At this point alone I think one is justified in being suspicious of the source material. It’s hard to imagine how those positions are differentiated to the point of having such a huge variance in automation probability.
It’s not clear how the BBC has derived their value of 8.5% for programming. The only job listed with that value is #164, “Fitness Trainers and Aerobics Instructors”. Perhaps they grouped together several listings instead, or did their own analysis on UK data?
The second nonsense
Looking through the results a couple of other jobs catch my eye. #109 “Network and Computer Systems Administrators” and #110 “Database Administrators” both with a value of 0.03! That’s a lot lower than programmers, indeed some of the lowest in the whole study.
This doesn’t make any sense though. It only takes a casual glance at Amazon Web Services, Azure, or any other platform-as-a-service provider to note these two jobs have already been highly automated. With the push of a button I can deploy a Ruby or Python app on Heroku with zero knowledge of how networks or databases even work.
What went wrong?
These few spot checks point to something being wrong. Reading the study it appears they used a form of machine learning (ML) to categorize jobs. The form of ML they are using requires training data. They mark several jobs as being automatible or not, and then let the algorithm determine the rest.
The source of the data is O*Net, an online service from the department of labour in the US. Though the database provides a lot of details about several jobs, it was not intended for type of analysis — something pointed out by the researchers themselves. I did check a few of the jobs though and the descriptions and “facts” in the database are reasonable.

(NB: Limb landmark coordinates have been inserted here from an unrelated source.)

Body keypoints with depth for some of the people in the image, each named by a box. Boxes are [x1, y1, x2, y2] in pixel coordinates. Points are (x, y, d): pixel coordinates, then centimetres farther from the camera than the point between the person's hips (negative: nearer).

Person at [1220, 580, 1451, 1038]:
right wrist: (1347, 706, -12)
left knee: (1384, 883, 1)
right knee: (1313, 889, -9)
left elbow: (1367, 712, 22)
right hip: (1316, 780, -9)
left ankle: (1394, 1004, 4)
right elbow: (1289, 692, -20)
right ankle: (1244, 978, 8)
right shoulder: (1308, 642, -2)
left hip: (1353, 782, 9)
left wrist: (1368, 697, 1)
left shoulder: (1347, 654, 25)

A questionable step now was the researchers’ choice to choose only a few of the details from the DB. They hand-identified certain facts that determine how automatible a job is and appear to have used only those in their analysis. To me this seems a bit odd, and defeats the purpose of machine learning. If we already know the details that determine automation, why exactly are we doing the analysis? It seems like it’d make more sense to just use all of the details in the DB and use ML to figure out which ones are pertinent.
In any case, to train the ML algorithm several of the jobs must be marked as either automatible or not. In the researchers own words, “Our label assignments were based on eyeballing the O∗ NET tasks and job description of each occupation.” So I decided to check a few of their labels:
- “Chefs and Head Cooks” are marked as 0 (not automatible) whereas “Cooks, Fast Food” are marked as 1 (automatible). This seems highly questionable. I understand the roles tend to differ in a restaurant, but to absolutely say one can be automated and the other absolutely not doesn’t seem valid.

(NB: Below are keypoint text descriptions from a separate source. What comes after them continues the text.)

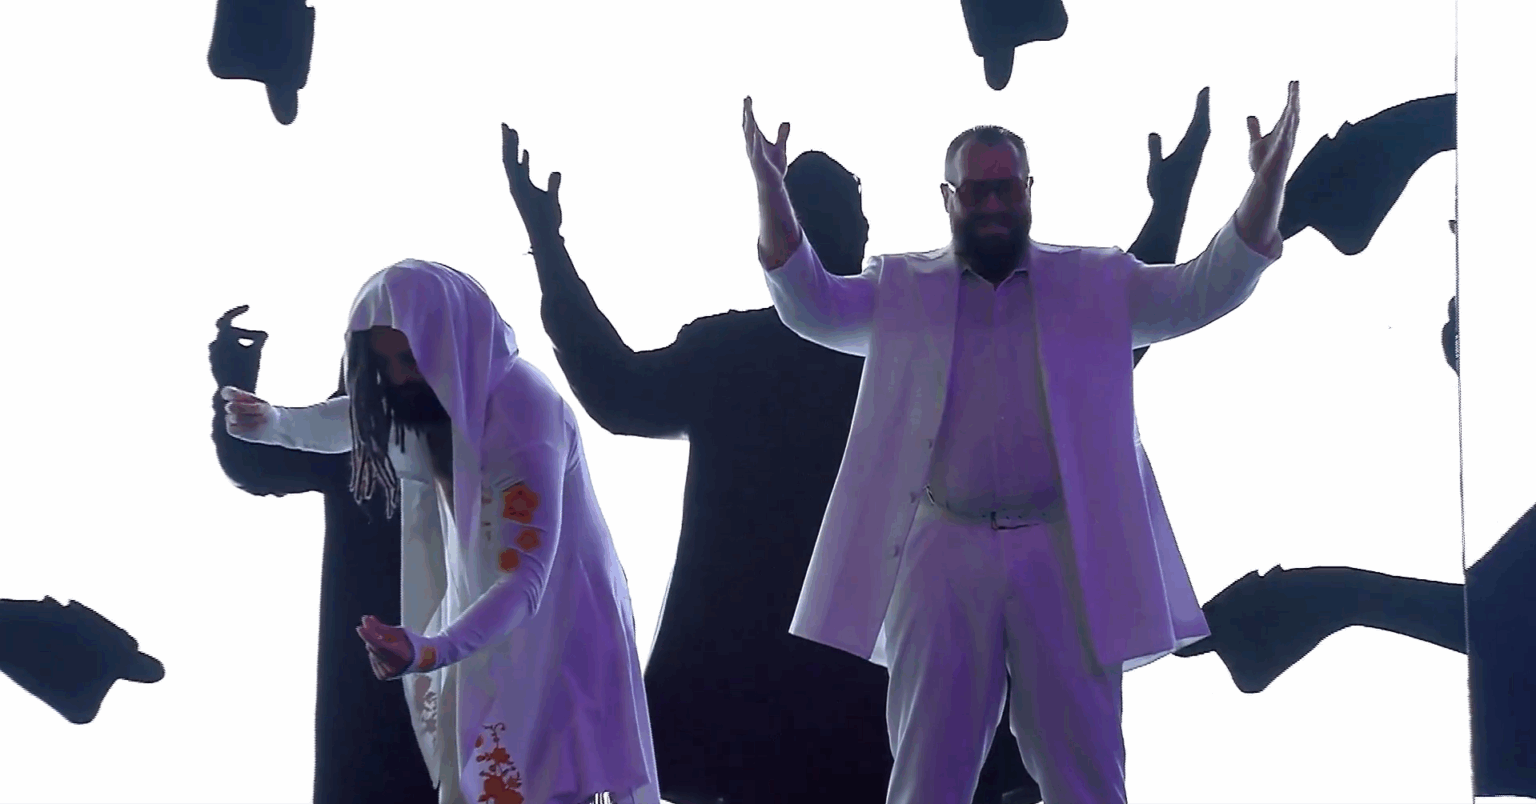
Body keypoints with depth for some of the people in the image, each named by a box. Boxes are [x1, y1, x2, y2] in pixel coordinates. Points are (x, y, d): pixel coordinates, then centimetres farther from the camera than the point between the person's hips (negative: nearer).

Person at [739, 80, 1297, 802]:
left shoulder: (1096, 284, 10)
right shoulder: (901, 289, 11)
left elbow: (1204, 291, 0)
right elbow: (810, 304, -1)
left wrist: (1266, 184, -17)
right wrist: (770, 190, -18)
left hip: (1064, 557, 0)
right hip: (942, 556, 1)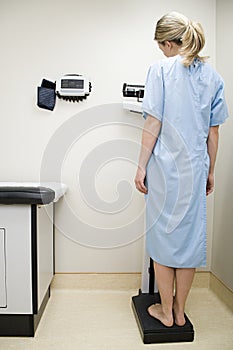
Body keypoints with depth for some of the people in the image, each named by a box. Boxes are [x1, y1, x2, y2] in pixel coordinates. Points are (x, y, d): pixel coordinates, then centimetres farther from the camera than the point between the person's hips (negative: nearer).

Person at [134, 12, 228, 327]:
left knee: (163, 235, 10)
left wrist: (141, 166, -3)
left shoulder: (160, 70, -4)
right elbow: (213, 131, 9)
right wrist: (210, 171, 16)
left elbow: (153, 125, -10)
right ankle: (179, 311, 30)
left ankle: (166, 311, 26)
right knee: (190, 236, 13)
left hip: (165, 166, -4)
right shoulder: (212, 75, 9)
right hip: (196, 168, 5)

- “Waiters and Waitresses” are assigned a 0 (not automatible). Given the presence of food automats, and indeed several automated restaurants this also seems like an invalid assignment.
- “Technical Writers” is given a surprising value of 1 (automatible). This seems doubtful since it would require a computer to understand the profession it is documenting. Plus it’d have to form coherent sentences, which if I look at the current state of machine translation is a long way off.
- “Concierges” are assigned 0 (not-automatible), but I have trouble even identifying one task they do that hasn’t already been put on a self-service website.
A machine learning panacea
The scare of jobs being obsoleted by machines is a sensational topic. How robots and people coexist in the future is a big concern for many. It’s not surprising that the NPR and BBC latch onto such research (just as I’m riding the wave with my own writing). They might however have done a few checks on the source material first. I expected more of these two organizations. Publishing the raw, unverified output a machine learning algorithm doesn’t seem wise.
To do research and present potentials for automation, as done in the original study, is totally reasonable. Certainly I find fault with the study, but that is the whole purpose of research. The authors lay out their method and data, and I can point out what I consider flaws. In this case I think they’ve restricted the input to their ML too much, and have made some training errors.
Despite questioning this research, I actually hope a lot more programming will be automated. I find myself repeating the same tasks far too often. Automation is a goal that all programmers should be striving towards. It doesn’t mean we’ll be obsoleted, it just means we get to work more on the interesting bits and less on the boring stuff.